I wouldn't say "most accurate", but it's at least a legitimate romanization. Here comes the linguistics:
The Chinese character 閻 /yán/ (pronounced [jɛn] in Mandarin) was originally brought to Japanese with the pronunciation gloss ヱン /wen/, pronounced [jeɴ]. Over the centuries, エ /e/ and ヱ /we/ first merged into [je], then reduced to vowel-only [e], leaving [eɴ] for 閻. As stated previously, this is similar to using the spelling <yen> for 圓/円, which is /yuan/ (as in the currency, pronounced [ɥɛn]) in Mandarin; it was glossed as ヱン /wen/ (pronounced [jeɴ]) in Japanese, but merged with /en/ in due time, which accounts for the English spelling <yen> vs. the modern Japanese pronunciation [eɴ].

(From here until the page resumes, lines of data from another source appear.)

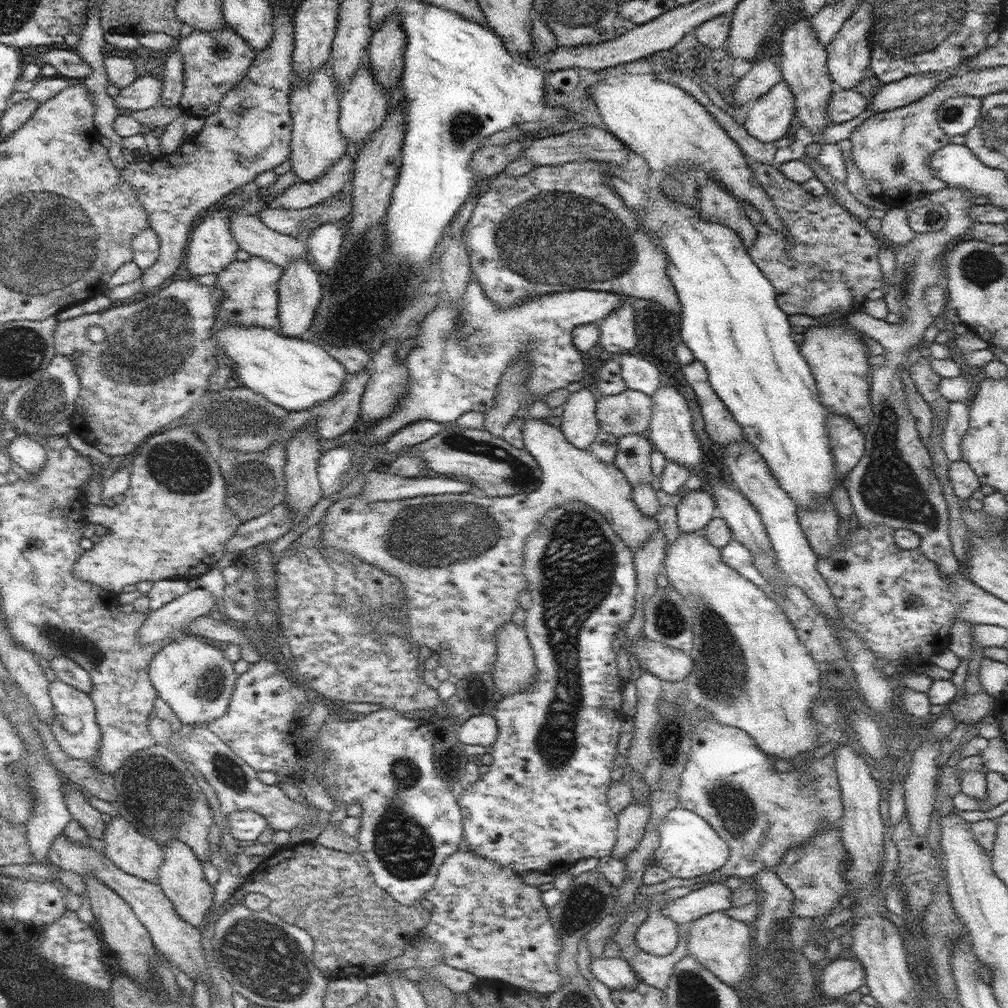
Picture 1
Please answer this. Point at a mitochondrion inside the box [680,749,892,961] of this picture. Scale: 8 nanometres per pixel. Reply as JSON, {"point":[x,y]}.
{"point":[737,813]}

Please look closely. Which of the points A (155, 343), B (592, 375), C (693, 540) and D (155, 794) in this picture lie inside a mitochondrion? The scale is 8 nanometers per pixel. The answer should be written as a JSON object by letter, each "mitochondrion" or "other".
{"A":"mitochondrion","B":"other","C":"other","D":"mitochondrion"}

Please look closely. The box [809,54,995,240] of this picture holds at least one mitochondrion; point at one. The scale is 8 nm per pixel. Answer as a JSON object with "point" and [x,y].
{"point":[951,113]}

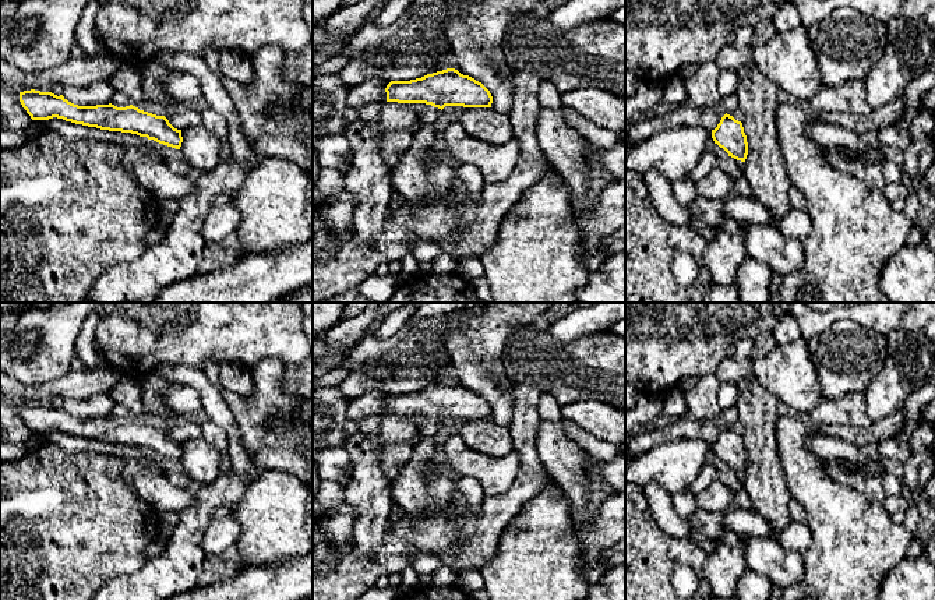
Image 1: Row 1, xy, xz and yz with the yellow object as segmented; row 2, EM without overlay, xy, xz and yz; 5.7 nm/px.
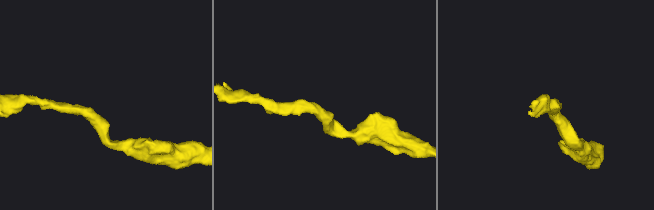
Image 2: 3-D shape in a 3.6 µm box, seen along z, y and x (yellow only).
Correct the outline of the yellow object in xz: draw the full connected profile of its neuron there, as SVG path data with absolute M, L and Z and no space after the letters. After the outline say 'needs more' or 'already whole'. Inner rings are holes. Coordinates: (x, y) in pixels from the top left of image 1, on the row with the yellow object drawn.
M447 68L410 81L391 81L387 102L426 103L438 109L445 106L491 107L490 91L469 75Z; already whole

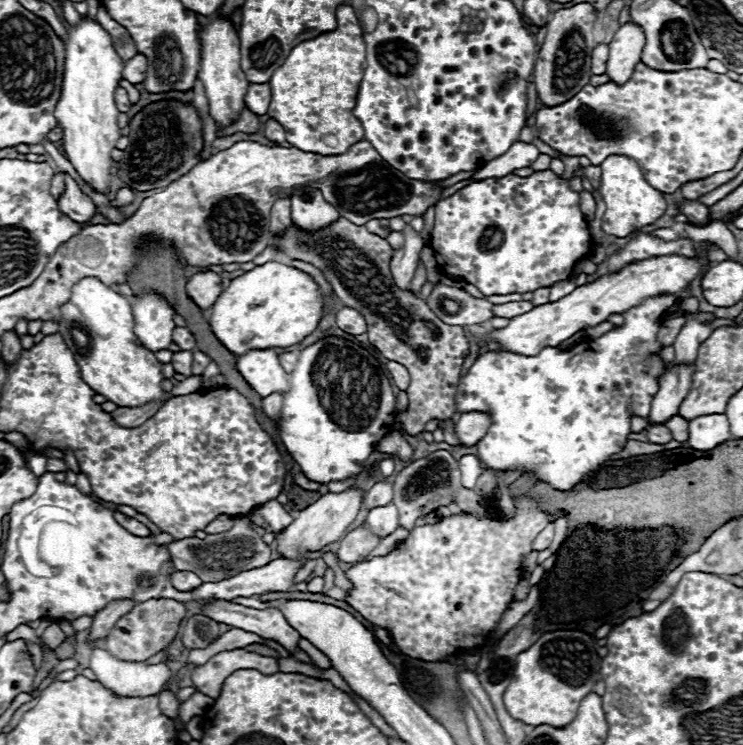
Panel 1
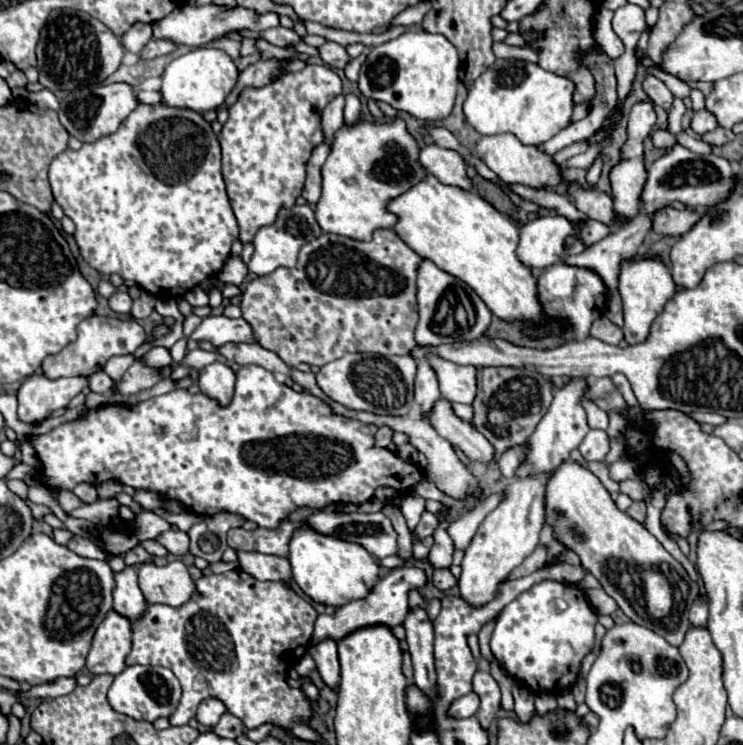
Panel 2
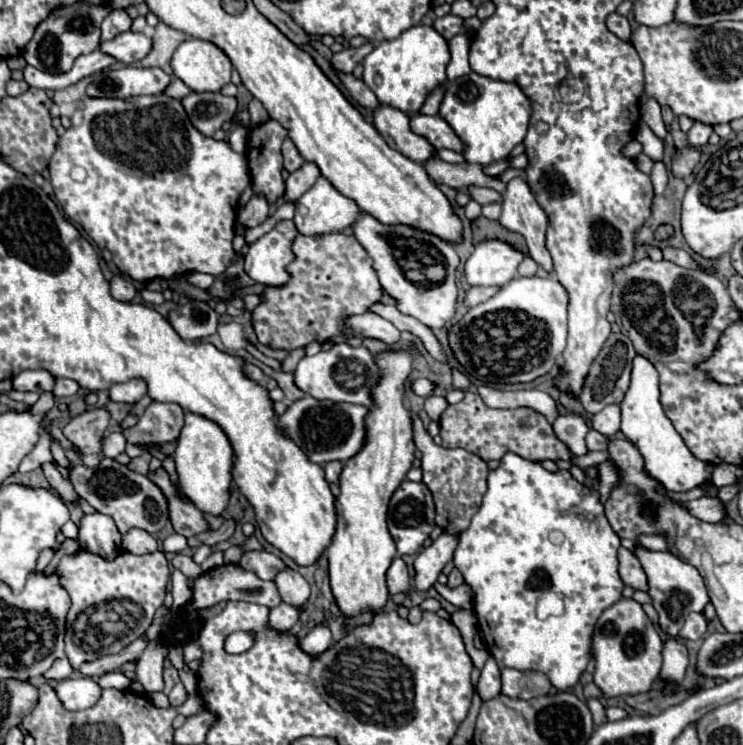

Meanwhile, ン /n/ is a closed nasal whose position relates to its phonological environment; it defaults to [ɴ] (like English <ng> /ŋ/ but farther back in the throat), but becomes [m] before labial consonants /m, p, b/.* Depending on the romanization system, it is either left as <n> or respelled with <m>, so that 閻魔 (pronounced [emma]) can be written <enma> or <emma> with equal justification.
* It is also [n] before coronal consonants /t, d, n, s, z, tɕ, dʑ, ɺ/, [ŋ] before velar consonants /k, g/, and, if followed by a vowel, it may fuse with its preceding vowel to produce a nasal articulation, or transposed such that 雰囲気 /hun.iki/ is pronounced as [ɸuiŋki].
Thus, <yemma> is a perfectly legitimate romanization, though archaic and idiosyncratic.